As a local celebrity Marsha used charisma, uniqueness, nerve and talent to push for gay liberation, freedom of gender presentation and to provide for those less fortunate. Proudly, Marsha mentioned her actions at Stonewall at the very start of the gay liberation movement. Back then, physically resisting the police was the only kind of action a gay or transgendered individual could take, since most of us were seen as diseased or deserving of violence and abuse. As a sex worker she was in and out of jail, although it's unclear that the police wouldn't have abused Marshal just for being gender nonconforming.

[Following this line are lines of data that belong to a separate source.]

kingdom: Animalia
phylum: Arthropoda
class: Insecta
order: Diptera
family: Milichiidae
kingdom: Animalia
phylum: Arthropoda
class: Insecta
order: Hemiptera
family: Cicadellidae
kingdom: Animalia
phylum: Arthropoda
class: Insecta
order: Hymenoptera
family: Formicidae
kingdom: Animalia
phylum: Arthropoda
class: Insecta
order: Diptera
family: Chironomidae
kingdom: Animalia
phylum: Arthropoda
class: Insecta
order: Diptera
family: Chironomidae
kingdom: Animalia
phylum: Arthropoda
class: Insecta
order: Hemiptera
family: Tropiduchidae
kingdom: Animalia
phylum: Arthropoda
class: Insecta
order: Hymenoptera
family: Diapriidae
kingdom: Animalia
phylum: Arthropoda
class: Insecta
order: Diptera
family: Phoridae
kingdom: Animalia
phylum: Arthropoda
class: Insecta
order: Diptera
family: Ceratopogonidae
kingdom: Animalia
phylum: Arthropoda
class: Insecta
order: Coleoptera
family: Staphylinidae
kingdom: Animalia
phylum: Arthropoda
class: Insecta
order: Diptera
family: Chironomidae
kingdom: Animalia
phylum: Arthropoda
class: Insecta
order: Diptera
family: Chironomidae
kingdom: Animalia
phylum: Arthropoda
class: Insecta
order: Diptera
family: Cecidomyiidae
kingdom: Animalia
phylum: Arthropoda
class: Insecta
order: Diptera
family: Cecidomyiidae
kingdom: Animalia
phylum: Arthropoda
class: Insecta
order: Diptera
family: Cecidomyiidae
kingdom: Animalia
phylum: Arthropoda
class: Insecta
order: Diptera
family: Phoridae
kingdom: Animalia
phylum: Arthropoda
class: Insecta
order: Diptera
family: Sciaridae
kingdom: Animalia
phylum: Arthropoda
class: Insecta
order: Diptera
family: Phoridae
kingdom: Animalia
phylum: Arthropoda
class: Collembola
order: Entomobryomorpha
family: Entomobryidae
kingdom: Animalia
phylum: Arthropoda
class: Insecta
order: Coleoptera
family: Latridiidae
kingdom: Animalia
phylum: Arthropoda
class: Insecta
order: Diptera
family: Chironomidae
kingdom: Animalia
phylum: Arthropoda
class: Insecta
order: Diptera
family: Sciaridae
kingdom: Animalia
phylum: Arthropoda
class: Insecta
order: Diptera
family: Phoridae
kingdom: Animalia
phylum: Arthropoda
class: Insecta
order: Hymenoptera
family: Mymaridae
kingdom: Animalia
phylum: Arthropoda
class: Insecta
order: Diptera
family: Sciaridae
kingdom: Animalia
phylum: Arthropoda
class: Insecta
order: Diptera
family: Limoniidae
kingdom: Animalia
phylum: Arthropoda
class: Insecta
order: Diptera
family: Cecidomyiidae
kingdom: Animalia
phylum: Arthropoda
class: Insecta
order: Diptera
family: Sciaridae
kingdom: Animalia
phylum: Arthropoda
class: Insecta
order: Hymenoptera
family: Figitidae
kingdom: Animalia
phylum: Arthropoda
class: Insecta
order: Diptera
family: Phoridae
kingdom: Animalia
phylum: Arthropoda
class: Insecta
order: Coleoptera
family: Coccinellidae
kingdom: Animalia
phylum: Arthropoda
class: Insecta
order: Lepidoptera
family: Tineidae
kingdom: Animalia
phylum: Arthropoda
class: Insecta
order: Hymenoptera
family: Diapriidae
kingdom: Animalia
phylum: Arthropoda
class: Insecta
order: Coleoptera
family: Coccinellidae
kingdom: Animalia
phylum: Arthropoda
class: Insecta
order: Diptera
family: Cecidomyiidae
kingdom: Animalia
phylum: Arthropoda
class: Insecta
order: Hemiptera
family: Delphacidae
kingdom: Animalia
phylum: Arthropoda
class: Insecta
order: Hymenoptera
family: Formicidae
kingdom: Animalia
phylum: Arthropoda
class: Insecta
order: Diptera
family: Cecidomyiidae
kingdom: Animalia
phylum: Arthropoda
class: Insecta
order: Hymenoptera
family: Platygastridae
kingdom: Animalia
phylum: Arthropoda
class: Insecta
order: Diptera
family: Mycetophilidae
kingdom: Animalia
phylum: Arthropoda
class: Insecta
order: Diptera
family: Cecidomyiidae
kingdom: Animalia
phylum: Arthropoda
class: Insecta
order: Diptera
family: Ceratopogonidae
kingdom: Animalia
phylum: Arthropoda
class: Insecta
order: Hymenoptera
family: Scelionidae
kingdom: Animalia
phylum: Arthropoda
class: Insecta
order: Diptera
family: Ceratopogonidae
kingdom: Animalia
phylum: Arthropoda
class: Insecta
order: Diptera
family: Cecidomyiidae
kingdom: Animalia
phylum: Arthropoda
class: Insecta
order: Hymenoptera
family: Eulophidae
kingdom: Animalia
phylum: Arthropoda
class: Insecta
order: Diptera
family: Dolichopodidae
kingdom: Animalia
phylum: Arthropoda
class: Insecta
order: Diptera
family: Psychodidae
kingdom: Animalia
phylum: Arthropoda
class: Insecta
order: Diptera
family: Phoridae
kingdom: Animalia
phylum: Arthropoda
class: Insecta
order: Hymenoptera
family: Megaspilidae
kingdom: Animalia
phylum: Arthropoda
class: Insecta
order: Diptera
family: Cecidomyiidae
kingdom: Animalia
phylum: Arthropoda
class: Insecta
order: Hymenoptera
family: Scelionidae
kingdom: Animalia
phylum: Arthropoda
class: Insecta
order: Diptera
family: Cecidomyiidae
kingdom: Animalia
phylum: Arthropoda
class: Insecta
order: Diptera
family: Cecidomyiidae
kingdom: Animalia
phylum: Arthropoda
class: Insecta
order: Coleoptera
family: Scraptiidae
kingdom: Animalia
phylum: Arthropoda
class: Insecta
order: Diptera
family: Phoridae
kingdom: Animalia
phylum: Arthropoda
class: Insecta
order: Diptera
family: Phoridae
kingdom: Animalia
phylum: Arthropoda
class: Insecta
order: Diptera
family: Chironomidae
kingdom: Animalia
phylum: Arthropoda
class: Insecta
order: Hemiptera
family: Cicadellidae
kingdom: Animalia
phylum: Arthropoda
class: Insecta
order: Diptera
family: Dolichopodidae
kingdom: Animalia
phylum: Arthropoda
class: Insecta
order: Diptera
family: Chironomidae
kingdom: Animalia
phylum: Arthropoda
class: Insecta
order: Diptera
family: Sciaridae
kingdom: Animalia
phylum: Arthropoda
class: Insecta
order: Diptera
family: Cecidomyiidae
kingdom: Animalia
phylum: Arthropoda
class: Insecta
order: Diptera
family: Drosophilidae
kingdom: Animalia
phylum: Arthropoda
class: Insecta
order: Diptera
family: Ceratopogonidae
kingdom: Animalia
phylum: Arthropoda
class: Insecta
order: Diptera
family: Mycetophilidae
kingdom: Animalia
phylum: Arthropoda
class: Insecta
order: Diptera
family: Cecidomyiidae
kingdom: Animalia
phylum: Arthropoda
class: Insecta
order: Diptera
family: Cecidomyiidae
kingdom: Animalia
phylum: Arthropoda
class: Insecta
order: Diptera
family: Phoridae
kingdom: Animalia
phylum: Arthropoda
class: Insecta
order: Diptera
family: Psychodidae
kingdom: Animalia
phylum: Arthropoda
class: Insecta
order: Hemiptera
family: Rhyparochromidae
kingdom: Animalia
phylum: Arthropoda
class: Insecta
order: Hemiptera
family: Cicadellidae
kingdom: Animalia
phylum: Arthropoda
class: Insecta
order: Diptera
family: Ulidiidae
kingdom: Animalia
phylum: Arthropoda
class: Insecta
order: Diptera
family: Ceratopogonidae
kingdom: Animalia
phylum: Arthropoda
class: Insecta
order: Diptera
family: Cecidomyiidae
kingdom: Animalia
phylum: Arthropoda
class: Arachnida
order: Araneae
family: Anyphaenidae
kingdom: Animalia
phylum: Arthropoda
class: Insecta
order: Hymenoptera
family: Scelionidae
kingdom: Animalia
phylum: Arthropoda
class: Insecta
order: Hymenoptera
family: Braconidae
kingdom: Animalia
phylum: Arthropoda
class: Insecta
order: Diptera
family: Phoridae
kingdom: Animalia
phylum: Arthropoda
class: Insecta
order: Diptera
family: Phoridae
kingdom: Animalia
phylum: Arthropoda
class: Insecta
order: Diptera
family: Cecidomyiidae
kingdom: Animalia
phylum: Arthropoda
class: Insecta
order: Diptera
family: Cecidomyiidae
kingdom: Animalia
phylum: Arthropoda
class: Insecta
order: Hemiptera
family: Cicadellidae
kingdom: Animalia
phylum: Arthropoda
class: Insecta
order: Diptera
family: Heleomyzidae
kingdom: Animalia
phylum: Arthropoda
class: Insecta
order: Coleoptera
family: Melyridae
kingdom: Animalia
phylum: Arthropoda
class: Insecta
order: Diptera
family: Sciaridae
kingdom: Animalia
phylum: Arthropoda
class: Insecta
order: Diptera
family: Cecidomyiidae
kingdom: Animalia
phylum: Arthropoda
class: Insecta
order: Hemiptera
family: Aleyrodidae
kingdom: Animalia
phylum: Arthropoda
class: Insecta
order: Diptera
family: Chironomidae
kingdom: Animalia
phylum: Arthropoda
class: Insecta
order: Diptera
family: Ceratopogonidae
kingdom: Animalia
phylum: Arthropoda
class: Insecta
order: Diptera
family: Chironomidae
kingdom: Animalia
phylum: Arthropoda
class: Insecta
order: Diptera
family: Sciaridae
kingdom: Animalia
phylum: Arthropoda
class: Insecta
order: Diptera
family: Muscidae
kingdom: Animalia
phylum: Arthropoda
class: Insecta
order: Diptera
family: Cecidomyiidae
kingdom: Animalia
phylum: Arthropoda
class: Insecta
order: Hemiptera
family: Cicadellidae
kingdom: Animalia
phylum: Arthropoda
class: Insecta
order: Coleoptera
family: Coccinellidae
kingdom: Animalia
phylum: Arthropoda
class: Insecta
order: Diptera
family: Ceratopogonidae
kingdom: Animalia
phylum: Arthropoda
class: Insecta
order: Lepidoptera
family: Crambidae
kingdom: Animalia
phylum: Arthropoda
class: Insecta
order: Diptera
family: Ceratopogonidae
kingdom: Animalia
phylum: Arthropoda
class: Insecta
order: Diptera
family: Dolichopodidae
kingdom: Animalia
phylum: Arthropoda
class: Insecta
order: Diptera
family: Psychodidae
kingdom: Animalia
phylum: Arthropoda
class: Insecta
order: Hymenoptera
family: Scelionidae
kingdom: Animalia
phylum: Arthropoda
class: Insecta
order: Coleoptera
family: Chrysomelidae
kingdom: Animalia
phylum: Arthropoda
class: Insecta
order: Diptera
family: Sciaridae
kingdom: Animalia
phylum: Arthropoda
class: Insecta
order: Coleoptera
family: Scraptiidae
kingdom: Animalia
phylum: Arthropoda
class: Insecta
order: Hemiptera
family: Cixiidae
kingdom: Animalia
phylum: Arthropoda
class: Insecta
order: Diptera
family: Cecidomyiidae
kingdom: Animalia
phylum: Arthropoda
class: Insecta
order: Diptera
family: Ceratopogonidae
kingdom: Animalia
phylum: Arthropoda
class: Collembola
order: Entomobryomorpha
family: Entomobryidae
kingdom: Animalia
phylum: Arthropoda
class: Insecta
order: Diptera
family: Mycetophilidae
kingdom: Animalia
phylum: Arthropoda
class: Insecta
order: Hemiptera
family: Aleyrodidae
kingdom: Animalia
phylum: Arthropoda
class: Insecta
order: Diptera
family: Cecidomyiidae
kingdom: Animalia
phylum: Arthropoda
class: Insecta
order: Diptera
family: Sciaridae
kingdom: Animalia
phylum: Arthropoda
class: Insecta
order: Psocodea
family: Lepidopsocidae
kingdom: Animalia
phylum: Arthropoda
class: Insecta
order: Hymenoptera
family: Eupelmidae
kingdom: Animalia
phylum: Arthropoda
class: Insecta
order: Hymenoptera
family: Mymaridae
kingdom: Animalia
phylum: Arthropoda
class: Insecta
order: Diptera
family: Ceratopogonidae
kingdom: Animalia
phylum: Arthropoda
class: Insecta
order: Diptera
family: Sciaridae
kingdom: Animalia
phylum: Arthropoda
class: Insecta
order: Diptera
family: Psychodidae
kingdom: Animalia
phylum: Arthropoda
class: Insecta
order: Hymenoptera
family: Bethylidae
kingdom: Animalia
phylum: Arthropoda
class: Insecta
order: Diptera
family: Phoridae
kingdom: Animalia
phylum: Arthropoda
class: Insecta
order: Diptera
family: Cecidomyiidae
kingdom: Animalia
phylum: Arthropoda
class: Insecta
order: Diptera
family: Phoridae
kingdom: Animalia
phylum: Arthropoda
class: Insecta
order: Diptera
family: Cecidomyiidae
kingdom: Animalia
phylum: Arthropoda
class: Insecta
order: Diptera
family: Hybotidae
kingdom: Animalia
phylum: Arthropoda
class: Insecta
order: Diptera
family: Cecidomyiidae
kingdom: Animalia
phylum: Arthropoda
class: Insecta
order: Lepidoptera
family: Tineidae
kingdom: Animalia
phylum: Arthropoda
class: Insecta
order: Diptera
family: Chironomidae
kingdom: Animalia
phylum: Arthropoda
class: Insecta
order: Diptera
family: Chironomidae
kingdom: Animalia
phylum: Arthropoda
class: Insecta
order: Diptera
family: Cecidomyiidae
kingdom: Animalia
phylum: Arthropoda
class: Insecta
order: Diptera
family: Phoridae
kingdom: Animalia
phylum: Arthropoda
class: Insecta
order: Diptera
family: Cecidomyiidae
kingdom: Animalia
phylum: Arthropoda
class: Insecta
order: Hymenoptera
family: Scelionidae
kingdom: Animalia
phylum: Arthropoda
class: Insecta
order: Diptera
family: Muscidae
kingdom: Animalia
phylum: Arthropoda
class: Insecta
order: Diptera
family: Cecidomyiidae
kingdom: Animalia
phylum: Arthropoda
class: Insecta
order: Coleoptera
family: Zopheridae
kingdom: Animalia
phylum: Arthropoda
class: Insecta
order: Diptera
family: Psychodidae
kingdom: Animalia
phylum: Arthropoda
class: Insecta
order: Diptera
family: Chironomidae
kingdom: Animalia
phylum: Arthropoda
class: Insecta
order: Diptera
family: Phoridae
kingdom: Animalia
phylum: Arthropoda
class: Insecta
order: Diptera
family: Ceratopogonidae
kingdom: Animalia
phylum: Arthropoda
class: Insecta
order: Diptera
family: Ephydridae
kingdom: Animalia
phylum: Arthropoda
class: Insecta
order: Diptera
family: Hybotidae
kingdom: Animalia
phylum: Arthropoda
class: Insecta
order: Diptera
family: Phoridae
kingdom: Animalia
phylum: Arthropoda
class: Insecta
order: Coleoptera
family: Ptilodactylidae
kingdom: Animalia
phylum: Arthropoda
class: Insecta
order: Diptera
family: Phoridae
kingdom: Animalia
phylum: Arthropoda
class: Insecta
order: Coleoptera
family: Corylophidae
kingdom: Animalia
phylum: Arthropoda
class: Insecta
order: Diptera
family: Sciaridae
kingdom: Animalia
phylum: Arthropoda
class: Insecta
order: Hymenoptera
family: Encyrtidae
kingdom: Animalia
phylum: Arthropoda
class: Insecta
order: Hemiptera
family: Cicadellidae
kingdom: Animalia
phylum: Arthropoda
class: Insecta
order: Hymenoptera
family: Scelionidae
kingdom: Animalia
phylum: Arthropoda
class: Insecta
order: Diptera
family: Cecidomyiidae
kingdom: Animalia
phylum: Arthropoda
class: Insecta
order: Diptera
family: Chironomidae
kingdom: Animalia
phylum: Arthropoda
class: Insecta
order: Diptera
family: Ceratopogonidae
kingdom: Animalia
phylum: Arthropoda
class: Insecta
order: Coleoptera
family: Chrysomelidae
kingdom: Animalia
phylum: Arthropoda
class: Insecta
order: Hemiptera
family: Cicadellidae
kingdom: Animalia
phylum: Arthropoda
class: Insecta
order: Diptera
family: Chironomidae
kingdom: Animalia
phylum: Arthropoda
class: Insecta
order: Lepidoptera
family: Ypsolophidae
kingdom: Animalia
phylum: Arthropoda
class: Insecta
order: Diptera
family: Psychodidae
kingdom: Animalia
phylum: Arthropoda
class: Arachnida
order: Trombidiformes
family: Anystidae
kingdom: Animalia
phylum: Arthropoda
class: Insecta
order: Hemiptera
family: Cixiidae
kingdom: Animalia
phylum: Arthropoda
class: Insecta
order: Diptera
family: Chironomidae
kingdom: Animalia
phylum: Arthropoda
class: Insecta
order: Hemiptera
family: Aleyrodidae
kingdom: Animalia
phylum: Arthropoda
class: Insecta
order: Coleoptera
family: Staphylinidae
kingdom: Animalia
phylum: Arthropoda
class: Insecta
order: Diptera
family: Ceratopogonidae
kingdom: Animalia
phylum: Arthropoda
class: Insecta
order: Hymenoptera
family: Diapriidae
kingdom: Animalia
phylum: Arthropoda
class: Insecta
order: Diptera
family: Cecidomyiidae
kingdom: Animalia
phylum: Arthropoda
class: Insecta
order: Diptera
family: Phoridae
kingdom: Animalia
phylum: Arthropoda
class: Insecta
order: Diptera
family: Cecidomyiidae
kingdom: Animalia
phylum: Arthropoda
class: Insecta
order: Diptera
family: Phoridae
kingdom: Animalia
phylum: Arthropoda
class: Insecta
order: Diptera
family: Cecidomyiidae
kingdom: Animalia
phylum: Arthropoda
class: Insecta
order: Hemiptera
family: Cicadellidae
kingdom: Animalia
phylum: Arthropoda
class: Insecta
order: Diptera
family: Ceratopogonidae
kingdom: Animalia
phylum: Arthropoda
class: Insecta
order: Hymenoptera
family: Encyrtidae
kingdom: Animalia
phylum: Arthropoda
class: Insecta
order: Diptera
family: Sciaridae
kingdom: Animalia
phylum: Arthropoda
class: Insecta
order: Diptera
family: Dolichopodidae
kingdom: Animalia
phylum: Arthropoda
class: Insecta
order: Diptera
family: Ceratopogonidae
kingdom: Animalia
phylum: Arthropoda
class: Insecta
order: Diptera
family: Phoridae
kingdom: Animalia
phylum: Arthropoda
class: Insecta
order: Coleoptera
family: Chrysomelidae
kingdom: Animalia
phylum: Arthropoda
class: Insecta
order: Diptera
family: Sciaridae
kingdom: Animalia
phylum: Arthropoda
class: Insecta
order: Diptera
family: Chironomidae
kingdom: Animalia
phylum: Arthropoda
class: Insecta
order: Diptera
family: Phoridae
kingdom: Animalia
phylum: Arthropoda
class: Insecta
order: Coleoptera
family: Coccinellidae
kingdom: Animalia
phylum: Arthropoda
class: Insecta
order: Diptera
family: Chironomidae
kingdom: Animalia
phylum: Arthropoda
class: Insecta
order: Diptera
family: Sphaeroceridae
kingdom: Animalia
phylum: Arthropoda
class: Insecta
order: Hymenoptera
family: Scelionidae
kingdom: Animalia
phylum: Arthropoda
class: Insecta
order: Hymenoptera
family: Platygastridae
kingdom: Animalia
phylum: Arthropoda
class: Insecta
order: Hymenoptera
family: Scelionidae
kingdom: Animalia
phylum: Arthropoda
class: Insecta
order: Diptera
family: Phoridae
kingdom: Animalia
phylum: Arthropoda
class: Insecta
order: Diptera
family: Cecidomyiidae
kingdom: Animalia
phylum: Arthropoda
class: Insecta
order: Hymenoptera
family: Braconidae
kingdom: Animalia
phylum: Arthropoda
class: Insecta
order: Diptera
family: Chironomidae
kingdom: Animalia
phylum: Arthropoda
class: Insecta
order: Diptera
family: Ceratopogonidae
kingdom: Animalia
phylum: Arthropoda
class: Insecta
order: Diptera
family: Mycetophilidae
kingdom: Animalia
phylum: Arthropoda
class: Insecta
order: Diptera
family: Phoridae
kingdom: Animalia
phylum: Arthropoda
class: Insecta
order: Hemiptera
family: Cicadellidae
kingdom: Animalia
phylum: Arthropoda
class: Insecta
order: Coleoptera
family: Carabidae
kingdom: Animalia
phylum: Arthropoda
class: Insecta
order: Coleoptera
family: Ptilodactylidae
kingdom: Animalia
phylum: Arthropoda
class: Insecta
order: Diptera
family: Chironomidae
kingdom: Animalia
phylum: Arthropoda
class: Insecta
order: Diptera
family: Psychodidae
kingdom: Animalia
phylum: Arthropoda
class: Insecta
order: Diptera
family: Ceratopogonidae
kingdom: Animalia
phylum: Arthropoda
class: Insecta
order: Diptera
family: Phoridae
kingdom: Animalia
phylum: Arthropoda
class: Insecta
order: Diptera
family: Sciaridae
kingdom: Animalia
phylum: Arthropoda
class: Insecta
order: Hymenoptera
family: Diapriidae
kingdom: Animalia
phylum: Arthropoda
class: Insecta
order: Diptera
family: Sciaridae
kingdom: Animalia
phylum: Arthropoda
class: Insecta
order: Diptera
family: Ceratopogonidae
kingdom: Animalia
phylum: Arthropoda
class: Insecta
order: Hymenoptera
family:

As an HIV-positive individual, she cared for a friend who was passing but also demonstrated and organized for AIDS Coalition To Unleash Power (ACT UP). Another activist group she helped found (with Sylvia Rivera) was called STAR, also known as Street Transvestite Action Revolutionaries. Although she primarily worked with groups, she was known to march out front instead of blending in with a crowd. The tragedy is not that she passed away, but that there are so few recordings and pictures of Marsha P. Johnson, whose personality and legacy was so great it cannot be fully contained in one documentary.